Die Bio-Eier stehen jedoch seit einigen Tagen in der Kritik, denn in Niedersachsen kamen Millionen Stück mit einer falschen Kennzeichnung in den Verkauf. Einige von Schleswigs Supermärkten haben deswegen keinen Grund zur Sorge, doch andere wissen nicht, wo ihre Eier produziert werden. Rewe-Pressesprecher Andreas Krämer erläutert auf Anfrage der SN, dass das Unternehmen "in ständigem Austausch mit seinen Lieferanten, dem Bio-Anbauverband Naturland sowie den Kontrollstellen steht, um sofort im Sinne der Kunden handeln zu können." Aus welcher Region die Eier angeliefert werden, konnte er unserer Zeitung nicht sagen.

Der Naturmarkt mit Chefin Marianne Kirchschläger stellt Flyer bereit, die den Bauernhof der Lieferanten Babette und Claus Andresen aus Selk präsentieren. Sie merkt schon seit längerer Zeit, dass sich die Menschen immer mehr für Bio-Artikel entscheiden. Die Nachfrage sei nach dem Skandal jedoch nicht weiter gestiegen. Ihrer Meinung nach gibt es ein weiteres Problem. "In vielen anderen Produkten sind Spuren von Eiern enthalten", sagt sie. "Wie soll man da feststellen, ob auch wirklich die richtige Sorte verwendet wurde?"

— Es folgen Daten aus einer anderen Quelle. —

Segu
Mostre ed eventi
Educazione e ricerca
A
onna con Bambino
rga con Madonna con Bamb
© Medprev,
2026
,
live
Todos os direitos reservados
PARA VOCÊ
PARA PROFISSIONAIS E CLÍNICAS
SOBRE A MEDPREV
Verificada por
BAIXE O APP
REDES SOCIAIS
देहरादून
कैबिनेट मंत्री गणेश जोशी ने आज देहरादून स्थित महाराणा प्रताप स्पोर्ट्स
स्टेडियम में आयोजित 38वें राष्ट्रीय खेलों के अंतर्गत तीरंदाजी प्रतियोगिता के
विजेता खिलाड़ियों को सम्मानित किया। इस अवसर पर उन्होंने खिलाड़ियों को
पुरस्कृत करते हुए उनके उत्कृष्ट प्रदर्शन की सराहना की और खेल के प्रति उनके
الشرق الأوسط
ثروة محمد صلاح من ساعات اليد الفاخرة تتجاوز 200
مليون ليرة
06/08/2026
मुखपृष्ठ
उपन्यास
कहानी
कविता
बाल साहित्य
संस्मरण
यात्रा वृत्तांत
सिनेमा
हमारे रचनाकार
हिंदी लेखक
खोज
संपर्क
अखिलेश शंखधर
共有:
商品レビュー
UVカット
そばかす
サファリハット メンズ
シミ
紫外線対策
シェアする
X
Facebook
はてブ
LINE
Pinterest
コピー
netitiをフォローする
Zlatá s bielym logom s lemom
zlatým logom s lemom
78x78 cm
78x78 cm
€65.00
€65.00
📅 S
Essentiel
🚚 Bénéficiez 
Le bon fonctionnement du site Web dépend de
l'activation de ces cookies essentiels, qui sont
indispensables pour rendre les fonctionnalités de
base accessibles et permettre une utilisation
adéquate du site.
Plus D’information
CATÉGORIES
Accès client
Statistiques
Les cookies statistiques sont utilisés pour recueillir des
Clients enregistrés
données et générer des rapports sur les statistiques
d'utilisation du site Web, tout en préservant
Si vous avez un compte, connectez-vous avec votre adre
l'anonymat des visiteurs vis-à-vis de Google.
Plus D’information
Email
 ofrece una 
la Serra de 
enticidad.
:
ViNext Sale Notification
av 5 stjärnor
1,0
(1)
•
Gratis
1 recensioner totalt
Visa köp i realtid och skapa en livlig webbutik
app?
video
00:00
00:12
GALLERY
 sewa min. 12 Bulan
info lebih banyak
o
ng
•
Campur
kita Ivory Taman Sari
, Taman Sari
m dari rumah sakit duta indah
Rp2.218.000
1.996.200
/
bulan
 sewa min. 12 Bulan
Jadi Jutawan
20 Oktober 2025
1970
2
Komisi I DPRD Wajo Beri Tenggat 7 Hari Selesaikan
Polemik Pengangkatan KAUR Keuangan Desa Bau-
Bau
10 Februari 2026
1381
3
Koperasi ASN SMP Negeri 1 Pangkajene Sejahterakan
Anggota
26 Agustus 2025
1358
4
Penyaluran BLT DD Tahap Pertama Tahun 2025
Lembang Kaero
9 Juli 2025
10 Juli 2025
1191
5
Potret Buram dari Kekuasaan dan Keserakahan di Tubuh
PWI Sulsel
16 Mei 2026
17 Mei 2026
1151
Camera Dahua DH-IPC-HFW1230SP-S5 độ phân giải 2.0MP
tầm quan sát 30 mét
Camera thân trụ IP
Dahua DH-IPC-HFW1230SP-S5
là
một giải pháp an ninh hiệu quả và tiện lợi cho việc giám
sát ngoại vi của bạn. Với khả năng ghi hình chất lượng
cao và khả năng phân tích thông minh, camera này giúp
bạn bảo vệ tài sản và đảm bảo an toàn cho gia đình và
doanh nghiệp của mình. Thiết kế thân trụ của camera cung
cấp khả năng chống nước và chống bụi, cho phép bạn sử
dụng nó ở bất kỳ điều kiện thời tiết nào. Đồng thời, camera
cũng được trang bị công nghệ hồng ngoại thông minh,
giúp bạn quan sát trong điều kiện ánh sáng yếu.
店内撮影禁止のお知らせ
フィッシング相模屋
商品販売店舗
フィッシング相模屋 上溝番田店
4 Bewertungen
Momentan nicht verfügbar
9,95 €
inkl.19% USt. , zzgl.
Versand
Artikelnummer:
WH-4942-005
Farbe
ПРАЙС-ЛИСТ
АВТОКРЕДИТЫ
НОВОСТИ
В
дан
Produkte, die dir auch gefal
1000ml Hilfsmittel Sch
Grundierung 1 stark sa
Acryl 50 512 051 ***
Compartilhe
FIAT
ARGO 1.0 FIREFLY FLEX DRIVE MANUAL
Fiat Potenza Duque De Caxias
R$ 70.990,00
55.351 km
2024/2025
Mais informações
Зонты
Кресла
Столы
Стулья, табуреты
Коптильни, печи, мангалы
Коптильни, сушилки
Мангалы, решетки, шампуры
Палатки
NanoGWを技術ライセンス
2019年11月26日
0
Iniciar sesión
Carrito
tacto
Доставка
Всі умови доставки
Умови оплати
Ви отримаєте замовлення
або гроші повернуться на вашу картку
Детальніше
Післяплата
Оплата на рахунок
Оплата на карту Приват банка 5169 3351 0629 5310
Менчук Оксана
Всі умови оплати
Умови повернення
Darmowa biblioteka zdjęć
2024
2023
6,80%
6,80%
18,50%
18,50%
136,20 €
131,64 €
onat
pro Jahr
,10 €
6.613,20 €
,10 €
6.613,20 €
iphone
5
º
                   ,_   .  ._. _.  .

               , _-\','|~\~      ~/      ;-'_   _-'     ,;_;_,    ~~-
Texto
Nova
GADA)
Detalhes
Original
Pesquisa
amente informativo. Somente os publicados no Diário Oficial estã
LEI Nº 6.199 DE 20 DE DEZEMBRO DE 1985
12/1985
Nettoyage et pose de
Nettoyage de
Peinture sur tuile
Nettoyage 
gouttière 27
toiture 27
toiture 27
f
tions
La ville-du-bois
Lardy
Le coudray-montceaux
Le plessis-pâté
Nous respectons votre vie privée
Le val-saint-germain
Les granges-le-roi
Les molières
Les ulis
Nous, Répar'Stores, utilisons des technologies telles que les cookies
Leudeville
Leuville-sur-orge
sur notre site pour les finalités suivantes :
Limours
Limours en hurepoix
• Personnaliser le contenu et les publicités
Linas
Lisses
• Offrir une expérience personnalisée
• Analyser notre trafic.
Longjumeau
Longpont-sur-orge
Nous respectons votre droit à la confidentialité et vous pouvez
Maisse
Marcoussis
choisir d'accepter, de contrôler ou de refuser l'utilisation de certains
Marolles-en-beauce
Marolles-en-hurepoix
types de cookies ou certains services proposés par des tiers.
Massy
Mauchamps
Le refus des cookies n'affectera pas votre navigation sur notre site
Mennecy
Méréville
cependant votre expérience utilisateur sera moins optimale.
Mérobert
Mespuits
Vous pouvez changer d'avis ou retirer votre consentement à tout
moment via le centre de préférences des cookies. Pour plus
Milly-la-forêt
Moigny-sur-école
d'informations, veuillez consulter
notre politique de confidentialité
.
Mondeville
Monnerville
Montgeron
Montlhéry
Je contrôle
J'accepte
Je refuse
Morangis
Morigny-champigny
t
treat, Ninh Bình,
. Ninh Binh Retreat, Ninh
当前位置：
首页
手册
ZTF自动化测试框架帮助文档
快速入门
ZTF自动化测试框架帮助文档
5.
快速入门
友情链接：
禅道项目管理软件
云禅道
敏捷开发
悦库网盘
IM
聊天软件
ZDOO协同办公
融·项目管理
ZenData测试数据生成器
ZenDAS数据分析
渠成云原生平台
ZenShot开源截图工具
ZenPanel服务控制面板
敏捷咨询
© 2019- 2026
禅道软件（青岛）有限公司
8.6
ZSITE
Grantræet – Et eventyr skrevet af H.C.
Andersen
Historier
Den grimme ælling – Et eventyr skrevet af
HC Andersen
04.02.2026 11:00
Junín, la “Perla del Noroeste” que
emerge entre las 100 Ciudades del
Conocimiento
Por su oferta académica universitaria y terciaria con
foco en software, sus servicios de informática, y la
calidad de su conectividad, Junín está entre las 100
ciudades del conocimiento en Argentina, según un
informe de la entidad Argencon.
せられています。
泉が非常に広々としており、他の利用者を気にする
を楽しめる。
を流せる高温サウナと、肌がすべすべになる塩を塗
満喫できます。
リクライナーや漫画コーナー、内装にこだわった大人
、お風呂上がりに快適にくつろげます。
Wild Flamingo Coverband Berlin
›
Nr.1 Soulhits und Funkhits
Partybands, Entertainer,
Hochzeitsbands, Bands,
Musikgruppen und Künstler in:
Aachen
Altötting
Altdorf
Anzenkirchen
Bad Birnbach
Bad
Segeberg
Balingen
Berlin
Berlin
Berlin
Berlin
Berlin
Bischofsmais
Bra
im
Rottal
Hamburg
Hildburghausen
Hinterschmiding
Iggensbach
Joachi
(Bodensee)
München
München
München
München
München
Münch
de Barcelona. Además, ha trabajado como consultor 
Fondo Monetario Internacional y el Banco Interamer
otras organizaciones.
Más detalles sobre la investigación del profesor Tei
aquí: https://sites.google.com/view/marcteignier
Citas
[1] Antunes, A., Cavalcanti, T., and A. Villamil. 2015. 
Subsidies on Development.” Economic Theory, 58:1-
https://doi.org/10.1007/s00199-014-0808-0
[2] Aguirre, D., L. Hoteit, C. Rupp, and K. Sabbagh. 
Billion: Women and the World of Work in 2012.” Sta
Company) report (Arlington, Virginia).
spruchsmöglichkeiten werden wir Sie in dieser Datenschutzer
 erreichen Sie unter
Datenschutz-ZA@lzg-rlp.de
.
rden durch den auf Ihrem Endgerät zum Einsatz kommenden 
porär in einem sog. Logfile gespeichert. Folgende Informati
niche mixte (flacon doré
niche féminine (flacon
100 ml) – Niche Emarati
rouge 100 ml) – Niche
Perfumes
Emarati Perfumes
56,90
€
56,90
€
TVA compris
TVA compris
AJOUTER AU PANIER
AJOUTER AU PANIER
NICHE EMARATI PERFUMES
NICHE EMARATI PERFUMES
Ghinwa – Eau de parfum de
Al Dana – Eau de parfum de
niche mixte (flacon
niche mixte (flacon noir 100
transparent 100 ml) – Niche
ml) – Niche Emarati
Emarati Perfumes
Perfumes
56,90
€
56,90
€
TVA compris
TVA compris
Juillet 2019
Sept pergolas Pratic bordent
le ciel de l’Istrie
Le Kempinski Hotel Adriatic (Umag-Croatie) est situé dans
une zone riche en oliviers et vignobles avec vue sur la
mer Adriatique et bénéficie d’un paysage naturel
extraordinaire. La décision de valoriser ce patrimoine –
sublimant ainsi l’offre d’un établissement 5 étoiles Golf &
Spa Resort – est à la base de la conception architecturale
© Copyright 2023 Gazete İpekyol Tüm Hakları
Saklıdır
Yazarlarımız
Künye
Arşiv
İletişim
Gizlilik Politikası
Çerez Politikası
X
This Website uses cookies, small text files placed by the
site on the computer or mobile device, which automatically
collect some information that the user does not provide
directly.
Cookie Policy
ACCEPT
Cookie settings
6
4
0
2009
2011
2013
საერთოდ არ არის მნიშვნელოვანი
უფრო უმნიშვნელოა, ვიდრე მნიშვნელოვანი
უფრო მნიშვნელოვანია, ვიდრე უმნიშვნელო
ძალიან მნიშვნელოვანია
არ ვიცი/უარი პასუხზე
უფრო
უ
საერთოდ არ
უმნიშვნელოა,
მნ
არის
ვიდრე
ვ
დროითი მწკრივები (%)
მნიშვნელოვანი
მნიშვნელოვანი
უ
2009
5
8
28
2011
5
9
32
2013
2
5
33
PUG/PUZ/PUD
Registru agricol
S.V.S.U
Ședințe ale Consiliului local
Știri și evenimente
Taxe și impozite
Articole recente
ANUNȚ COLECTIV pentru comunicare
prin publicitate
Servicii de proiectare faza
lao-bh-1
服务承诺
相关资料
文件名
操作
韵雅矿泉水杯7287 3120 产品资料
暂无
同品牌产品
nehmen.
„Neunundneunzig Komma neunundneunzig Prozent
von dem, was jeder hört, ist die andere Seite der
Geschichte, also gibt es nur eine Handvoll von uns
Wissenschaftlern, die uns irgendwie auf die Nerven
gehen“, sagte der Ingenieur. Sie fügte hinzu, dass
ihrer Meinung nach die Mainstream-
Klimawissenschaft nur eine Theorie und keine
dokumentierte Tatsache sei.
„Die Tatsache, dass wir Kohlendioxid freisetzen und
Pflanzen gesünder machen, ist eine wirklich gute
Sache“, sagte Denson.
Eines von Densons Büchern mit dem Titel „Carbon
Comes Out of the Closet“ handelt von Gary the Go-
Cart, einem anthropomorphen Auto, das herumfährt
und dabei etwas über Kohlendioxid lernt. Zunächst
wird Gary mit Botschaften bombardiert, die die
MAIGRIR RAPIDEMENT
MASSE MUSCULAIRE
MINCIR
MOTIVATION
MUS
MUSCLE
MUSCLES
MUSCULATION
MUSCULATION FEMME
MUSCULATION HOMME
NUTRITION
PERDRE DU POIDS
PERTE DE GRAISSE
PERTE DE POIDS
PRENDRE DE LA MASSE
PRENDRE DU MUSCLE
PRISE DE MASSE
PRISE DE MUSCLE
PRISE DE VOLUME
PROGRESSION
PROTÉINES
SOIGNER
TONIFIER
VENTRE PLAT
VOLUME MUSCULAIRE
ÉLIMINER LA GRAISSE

Elvira Korioth vom Reformhaus bestätigt, dass Bio-Lebensmittel "ein großes Thema sind". Der Laden im Stadtweg bekommt seine Eier vom hessischen "Mustergeflügelhof Leonhard Häde". Regelmäßige Kontrollen würden die Qualität bestätigen, worauf sich die Kunden verlassen könnten. Wo Bio draufstehe, sei auch Bio drin, versichert sie.

Einer Mitarbeiterin des Netto-Marktes ist aufgefallen, dass auch ihre Kunden vermehrt Bio-Eier in den Einkaufswagen legen. Woher die Produkte stammen, ist ihr aber unklar. "Wir haben uns mehrmals danach erkundigt, aber es kam keine Antwort", erzählt sie.